Sen. Carter Glass must be rolling over in his grave. The diminutive senator from Virginia was one of the foremost critics of the Wall Street machinations that some blamed for the stock market crash of 1929. His work helped forge post-Depression legislation that separated investment banking from commercial banking. The Glass-Steagall Act was just one of many new laws that came out of the debacle following America's greatest financial crisis, which also gave birth to the Securities and Exchange Commission.
The thinking by Sen. Glass and others was that the mixing of the two activities created an inherent conflict of interest, under which the sales forces for those Wall Street firms underwriting stock issues were encouraged to tout their firm's issues, often at the expense of the investing public. Hearings on Capitol Hill highlighted the conflicts of many firms that engaged in both types of activities.
But the emergence of the diversified financial conglomerate has ushered in a new era, where firms provide all forms of services for individuals and institutional clients en masse.
It took decades to accomplish, but the financial industry lobby finally succeeded in eliminating the last vestiges of Glass-Steagall via the so-called Gramm-Leach-Bliley Act, which once again allowed firms to officially mix investment banking with commercial banking and a host of other financial activities. Of course, many had been doing so for years anyway under administrative fiat, undermining the act.
One of the promises that convinced Congress to repeal Glass-Steagall was the existence of a "Chinese Wall," an invisible barrier, policed only by the goodwill of the Wall Street firms, that would separate such activities as investment banking from securities sales to individuals.
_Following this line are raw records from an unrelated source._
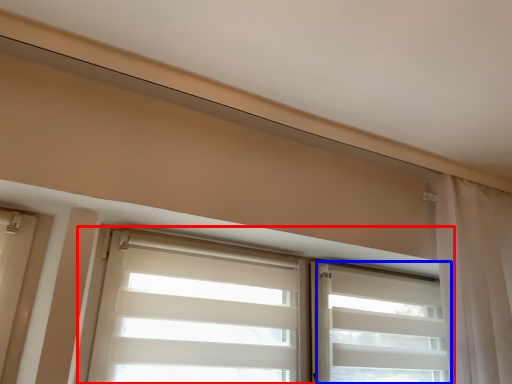
Question: Among these objects, which one is farthest to the camera, window (highlighted by a red box) or shutter (highlighted by a blue box)?

Choices:
 (A) window
 (B) shutter

Answer: (B)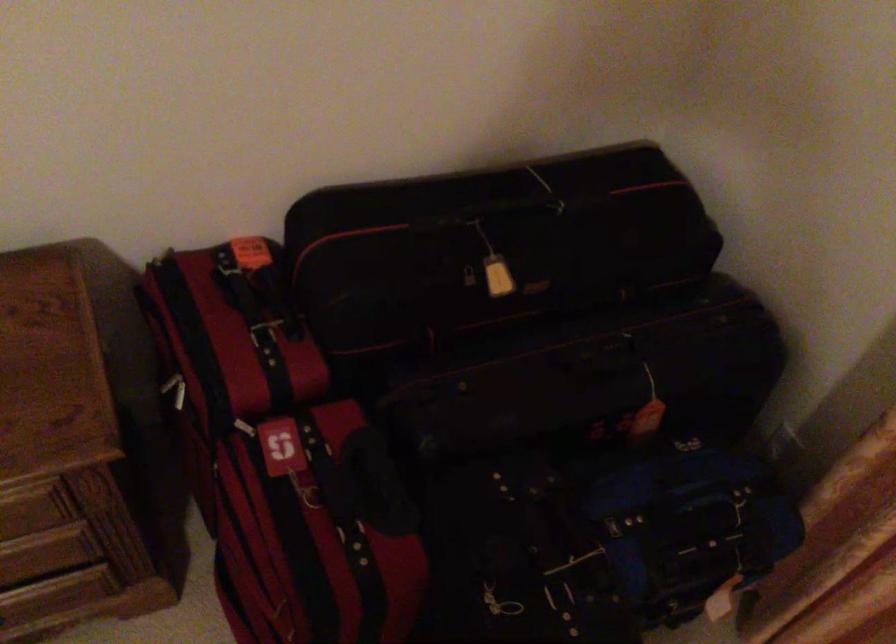
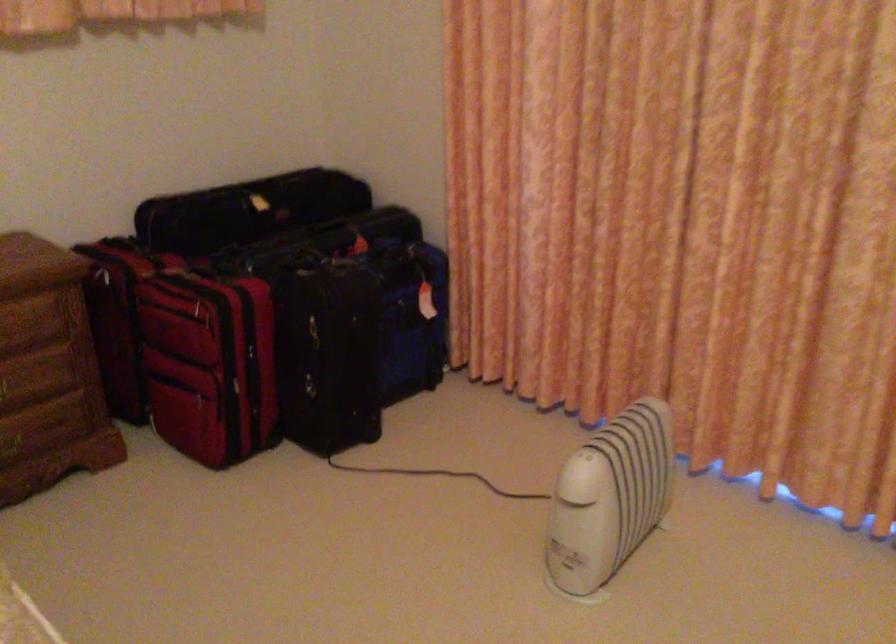
In the second image, find the point that corresponds to (554,564) in the first image.

(330, 266)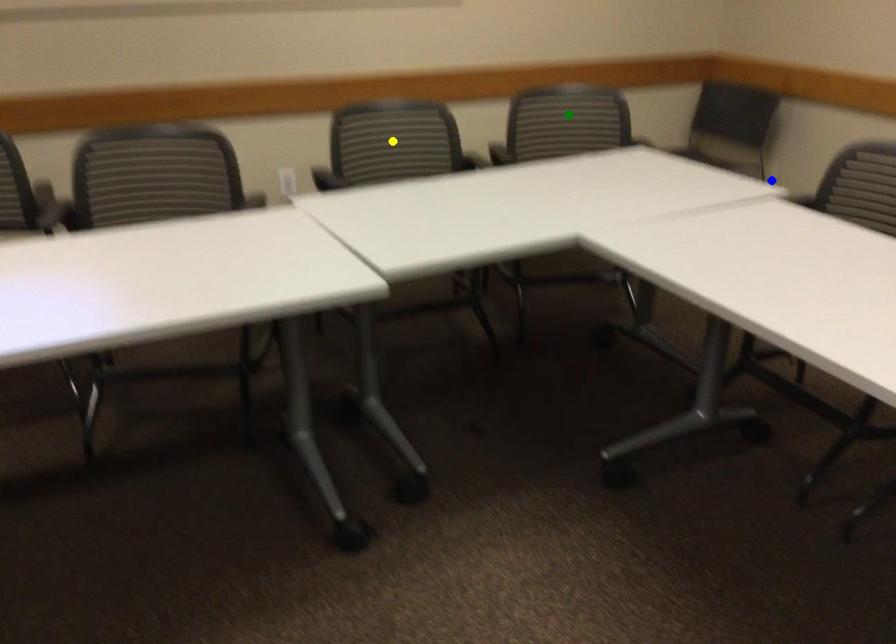
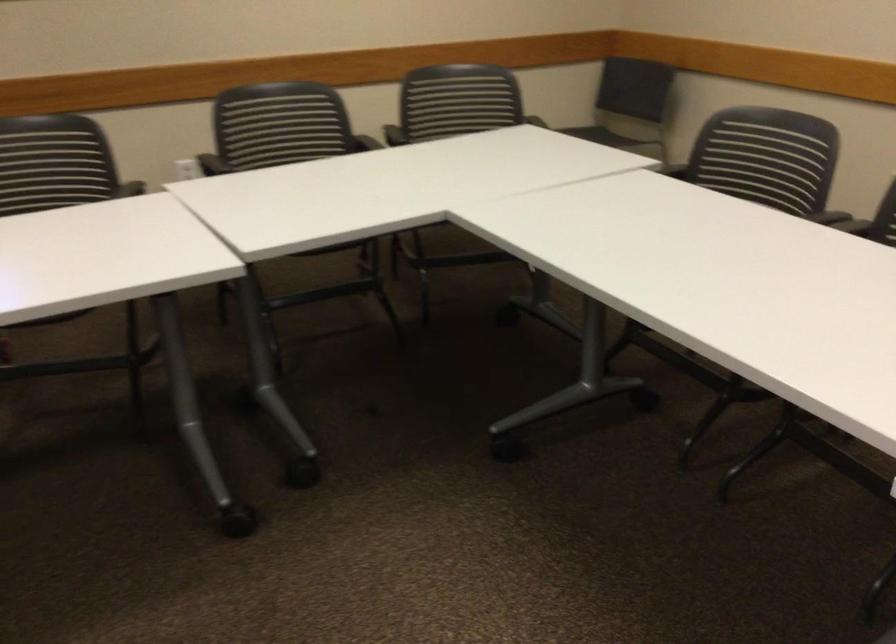
I am providing you with two images of the same scene from different viewpoints. Three points are marked in image1. Which point corresponds to a part or object that is occluded in image2?In image1, three points are marked. Which of them correspond to a part or object that is occluded in image2?Among the three points shown in image1, which one corresponds to a part or object that is no longer visible due to occlusion in image2?

yellow point, green point cannot be seen in image2.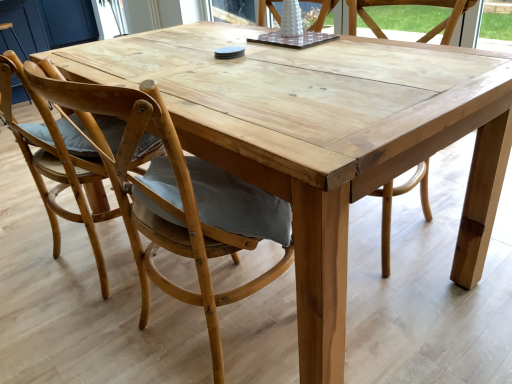
Question: In the image, is white matte vase at upper center, which is the second chair in right-to-left order, on the left side or the right side of light brown wood chair at left, acting as the 1th chair starting from the left?

Choices:
 (A) right
 (B) left

Answer: (A)

Question: From the image's perspective, is white matte vase at upper center, which is the second chair in right-to-left order, positioned above or below light brown wood chair at left, which ranks as the fourth chair in right-to-left order?

Choices:
 (A) below
 (B) above

Answer: (B)

Question: Which is nearer to the natural wood chair at center, placed as the second chair when sorted from left to right?

Choices:
 (A) white matte vase at upper center, which is the second chair in right-to-left order
 (B) light brown wood chair at left, which ranks as the fourth chair in right-to-left order
 (C) natural wood chair at center, which is counted as the 1th chair, starting from the right

Answer: (B)

Question: Estimate the real-world distances between objects in this image. Which object is closer to the white matte vase at upper center, the 3th chair when ordered from left to right?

But important e-mails uncovered recently in New York illustrate that it was common practice for firms (Merrill Lynch, is the one being singled out now), to have their "independent" analysts tout stocks that were being underwritten by the investment banking side of the firm, even when they knew the stocks to be real dogs. This is just the sort of conflict that the Chinese Wall was supposed to protect investors against. At least that's what the banking lobby promised Congress in order to convince them to repeal Glass-Steagall.
Those in the credit union movement ought to be following this scandal closely as they contemplate exercising the new powers granted them to move securities and insurance activities in-house under NCUA's incidental powers Rule. While credit unions themselves may not be underwriting securities, there are other potential conflicts. For example, will credit union sales representatives be encouraged to favor one mutual fund or insurance product over another because the credit union is being paid a commission? Will sales reps churn sales of sub-prime products just to boost revenue volumes?
Credit union people always say they're different, that they're not motivated by profit, but by member service. But human nature is human nature. These are some of the difficult issues that have been brought to light by the growing scandal on Wall Street.